# Production cookie cutters?



## k9cook (May 13, 2008)

I currently have two Thermo Cookie Cutting Sheets (One star and one heart) I use these to make my production cookie runs (we are not large enough to use a Formatic machine yet)
I would like to have one made in a dog bone shape. Anybody know a company that will work with me?

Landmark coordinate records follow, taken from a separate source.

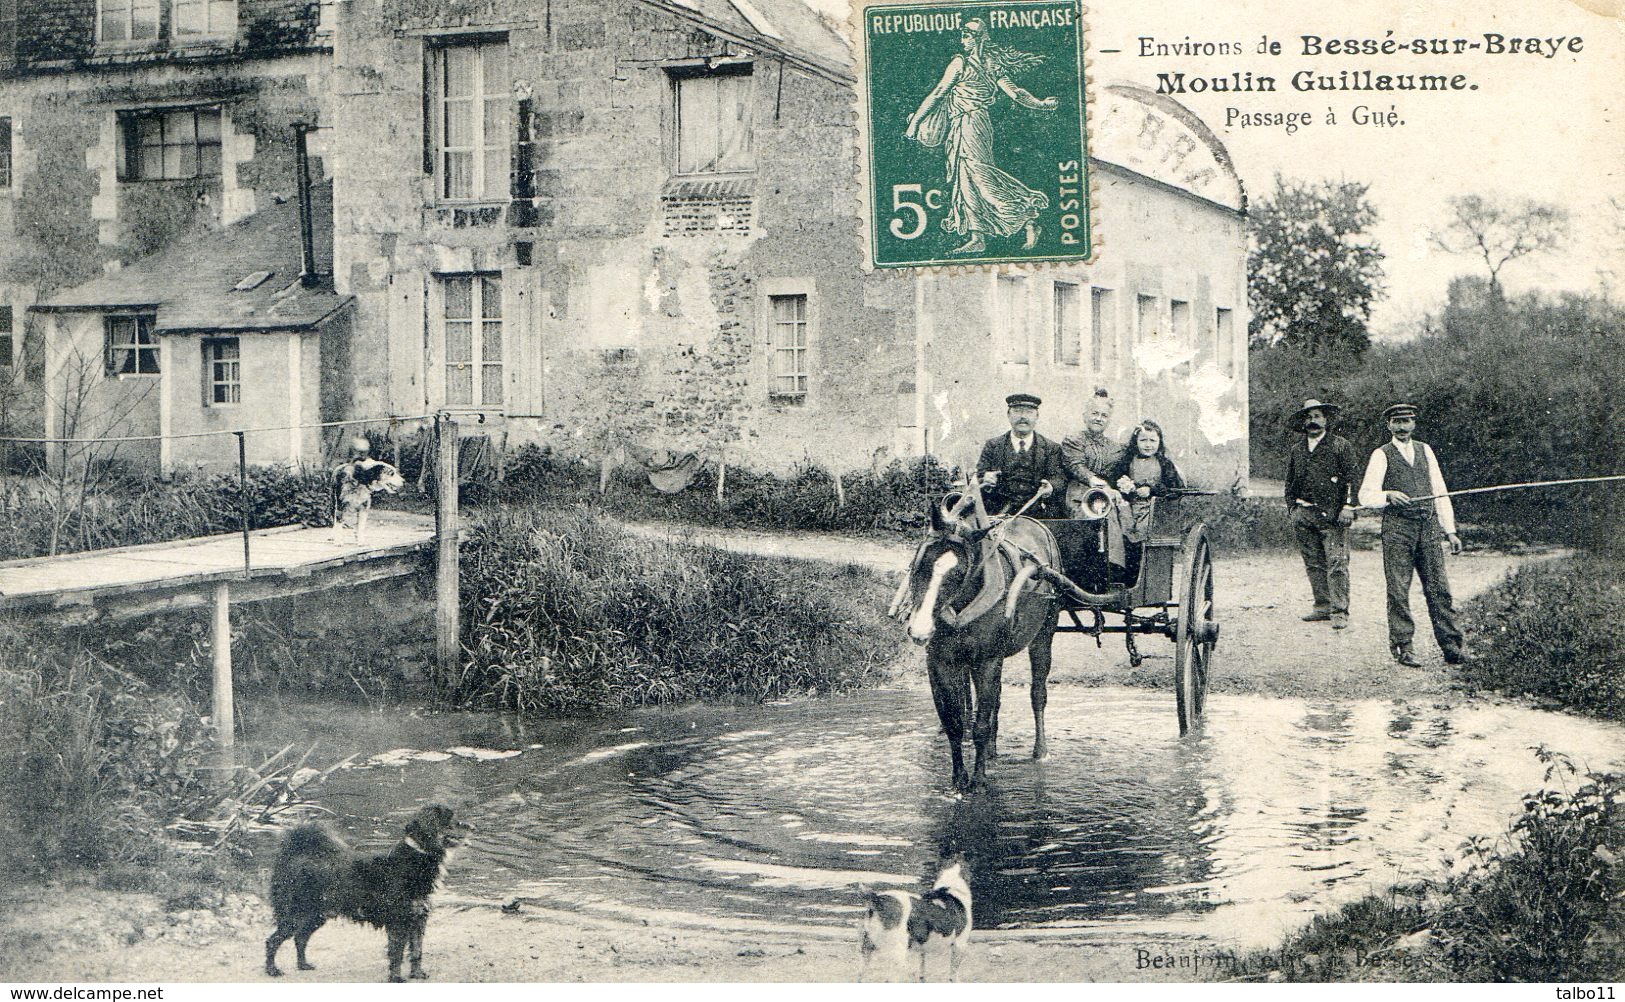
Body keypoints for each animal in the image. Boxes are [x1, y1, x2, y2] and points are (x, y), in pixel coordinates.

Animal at [264, 802, 471, 980]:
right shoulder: (399, 920)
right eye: (451, 819)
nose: (473, 827)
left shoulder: (418, 917)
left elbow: (417, 951)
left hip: (315, 915)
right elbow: (397, 953)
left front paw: (417, 974)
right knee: (273, 941)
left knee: (300, 938)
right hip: (294, 915)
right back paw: (272, 970)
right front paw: (396, 978)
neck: (415, 858)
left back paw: (303, 965)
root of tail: (294, 854)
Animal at [858, 850, 968, 980]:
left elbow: (922, 973)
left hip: (867, 951)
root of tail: (878, 900)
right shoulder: (959, 945)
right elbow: (953, 974)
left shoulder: (923, 951)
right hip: (897, 955)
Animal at [890, 480, 1066, 792]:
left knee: (1037, 694)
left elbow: (981, 723)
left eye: (959, 572)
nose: (919, 630)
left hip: (1043, 636)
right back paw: (994, 751)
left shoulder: (987, 660)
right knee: (994, 700)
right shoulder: (940, 662)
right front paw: (958, 780)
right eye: (920, 562)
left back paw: (1040, 751)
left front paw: (979, 780)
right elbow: (954, 721)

The manufacturer of these sheets will not help.

Google Image Result for https://www.bakedeco.com/bimages/47561.jpg

Also open to any other ideas to increase production without getting into a forming machine at this time.


----------



## tekilla (Jul 22, 2011)

Hopefully you found some luck in your dog bone search.  I've been looking for a way to cut several hundred cookies into 2" round circles.  I don't make them often enough to purchase commercial equipment.  It looks like the thermo cooking sheets might be what i need.  But I am curious how well they work in consistency.  I can't find any pictures online besides the single photo the manufacture has.  I need to ensure that my cookies are all 3/16" thick.  The thermo sheets in the picture appear to be smooth and you press your dough through them.  When using a roller do you get the excess dough pushed through the holes as well?  The dough has to go somewhere and it seems like their only place to go is down.

If you could give me a little info on your experience as a user of a thermo cookie sheet it would be greatly appreciated.

Juan


----------



## juneau (Feb 21, 2015)

I found one here- however, they are not small enough for what I want them for.
http://www.bakedeco.com/detail.asp?id=31766#.VOjgzi5ch3U


----------